Accuracy: The algorithm provides a typical accuracy (standard error) of 2% for cardinalities over 10^9 using only 1.5 kB of memory.
Functions:
hll_accumulate (add): Add new elements to the set. Initializes the counter.
hll_estimate (count): Obtain the cardinality of the set.
hll_combine (merge): Obtain the union of two sets.
hll_export: Export the HLL Sketch to a persistent, dialect-specific format.
hll_import: Import an HLL Sketch from a persistent, dialect-specific format.
Data Structure
The HyperLogLog algorithm uses an array M of m counters (or "registers") initialized to 0. This array is called the HyperLogLog sketch of the multiset S. See the Wikipedia article for further details.
Using HyperLogLog in Malloy Schemas and Queries
In Malloy, you can use the HyperLogLog algorithm to efficiently estimate the cardinality of large data sets. By incorporating HyperLogLog into your schemas and queries, you can gain insights into the distinct elements of your data without sacrificing performance or memory.
Supported Databases
Malloy HyperLogLog functions can only be used with the following databases:
Presto-Trino See the Malloy Presto-Trino Page.

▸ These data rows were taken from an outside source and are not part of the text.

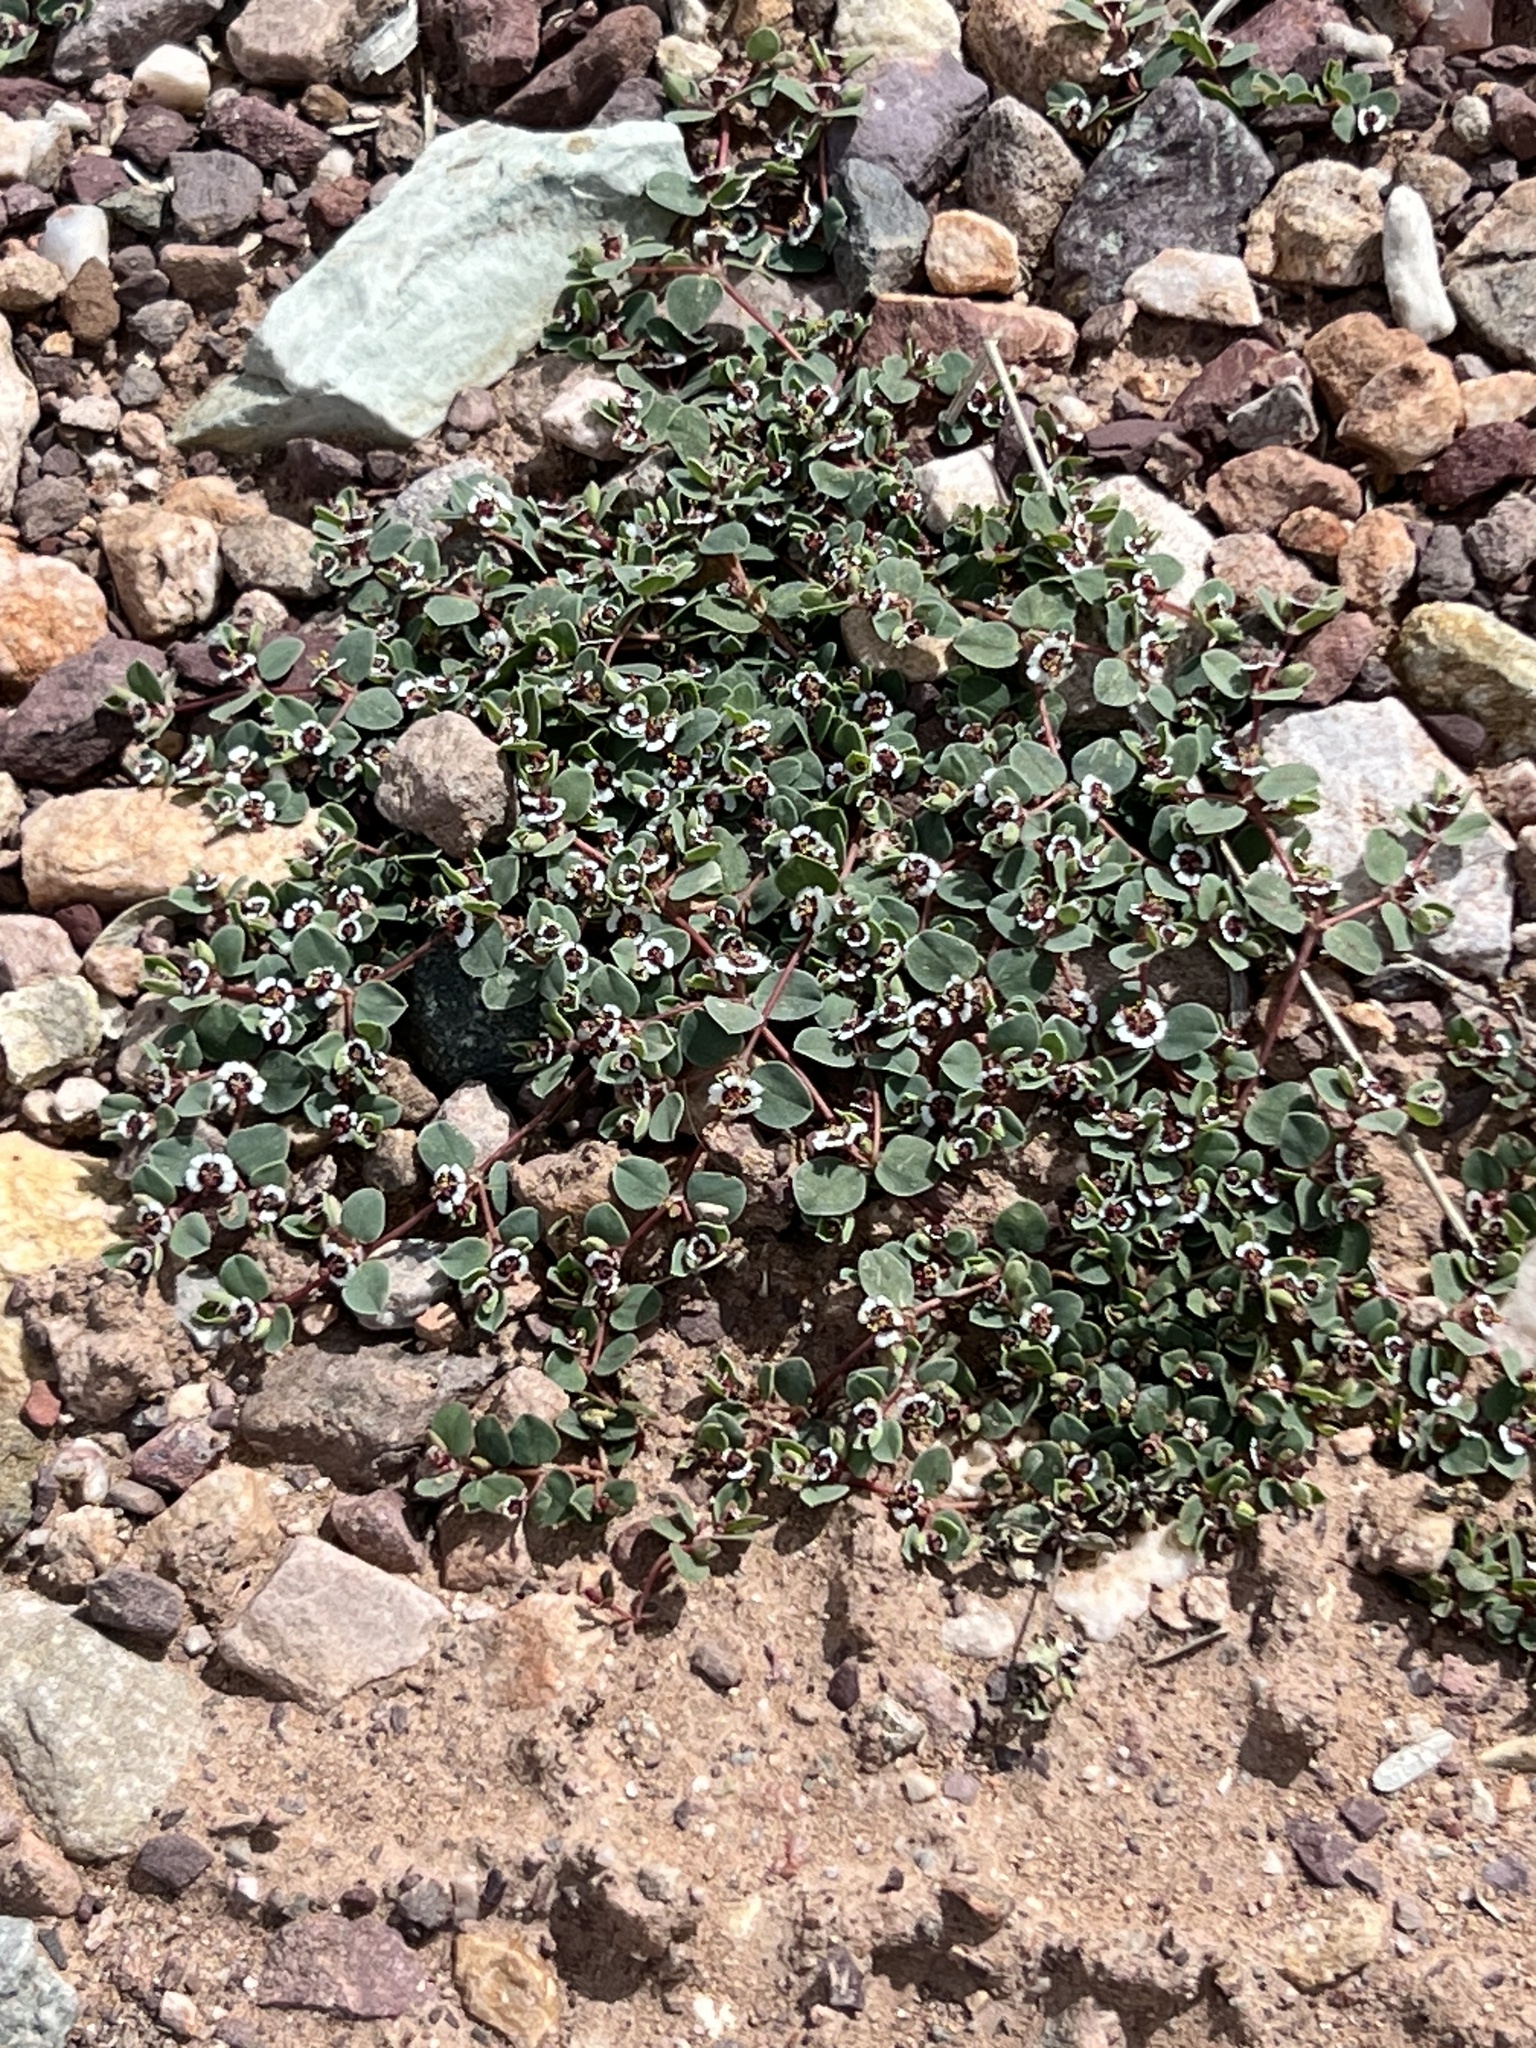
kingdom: Plantae
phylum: Tracheophyta
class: Magnoliopsida
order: Malpighiales
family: Euphorbiaceae
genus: Euphorbia
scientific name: Euphorbia albomarginata
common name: Whitemargin sandmat
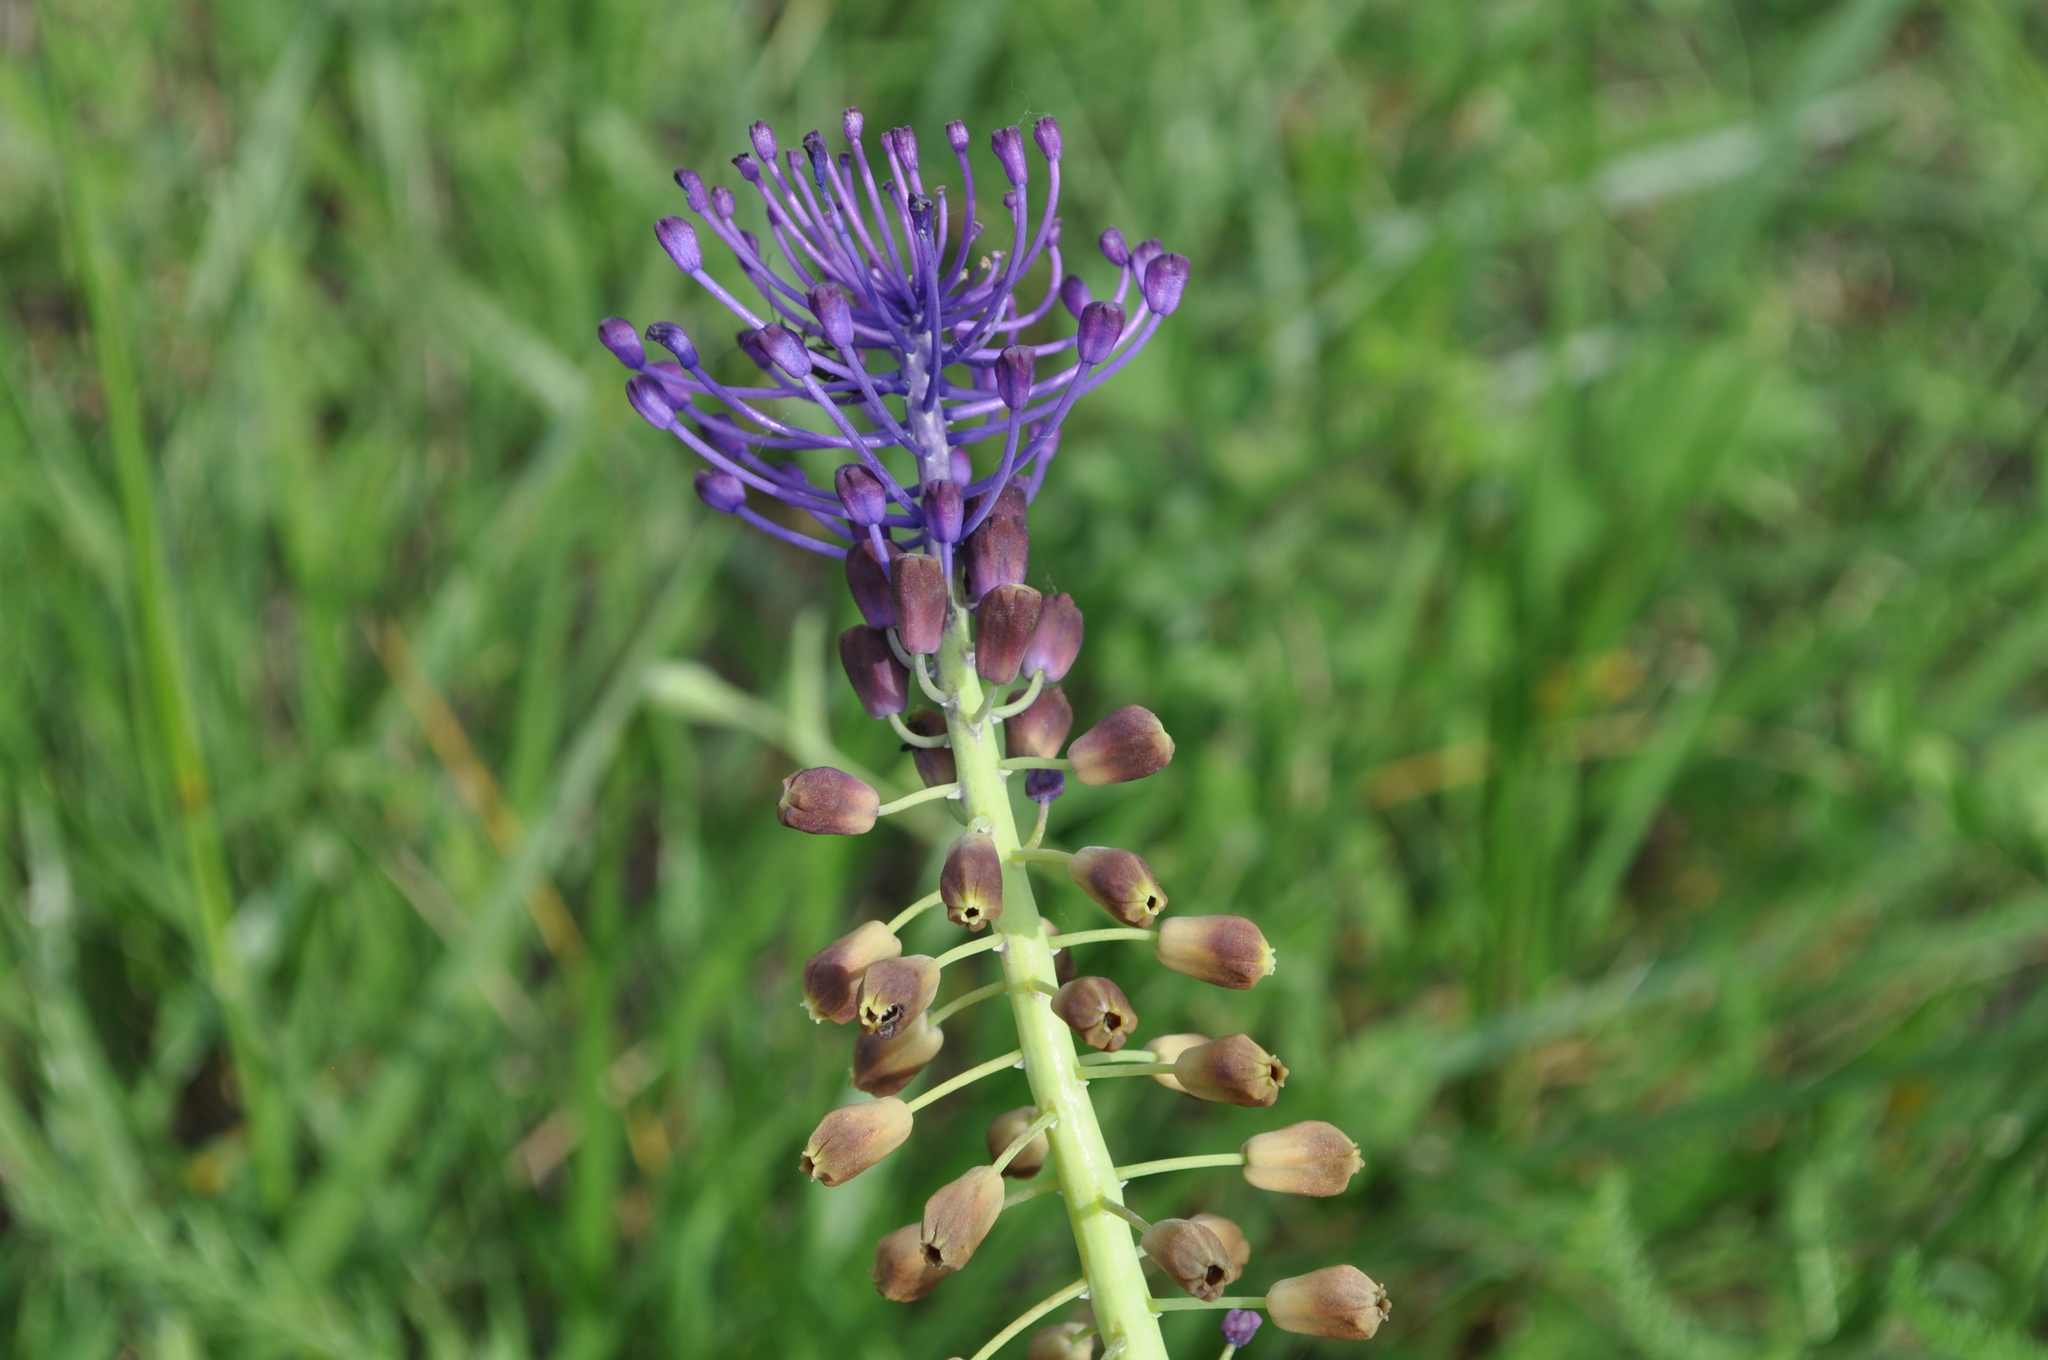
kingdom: Plantae
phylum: Tracheophyta
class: Liliopsida
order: Asparagales
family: Asparagaceae
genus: Muscari
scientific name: Muscari comosum
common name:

BigQuery. See the Malloy BigQuery Page.
Snowflake. See the Malloy Snowflake Page.
HLL Functions
The Malloy language supports the following HyperLogLog functions.
hll_accumulate
run: flights -> { group_by: dep_date is dep_time::date carrier, origin, destination aggregate: flight_count is count() aircraft_count_hll is hll_accumulate(tail_num) } -> { group_by: dep_date aggregate: flight_count is flight_count.sum() aircraft_count is hll_estimate(hll_combine(aircraft_count_hll)) }
Add new elements to the set. Initializes the counter.
hll_estimate
Returns an estimate of the number of distinct elements in the data set. See the previous example.
hll_combine
Merges HLL++ sketches of the same underlying type into a new sketch. See the previous example.
hll_export
run: flights -> { group_by: dep_date is dep_time::date carrier, origin, destination aggregate: flight_count is count() aircraft_count_hll_persist is hll_export(hll_accumulate(tail_num)) } -> { group_by: dep_date aggregate: flight_count is flight_count.sum() aircraft_count is hll_estimate(hll_combine(hll_import(aircraft_count_hll_persist))) }
Exports the HLL Sketch to a persistent format. The output type is database-specific.
hll_import
Imports an HLL Sketch from a persistent, database-specific format. See the previous example.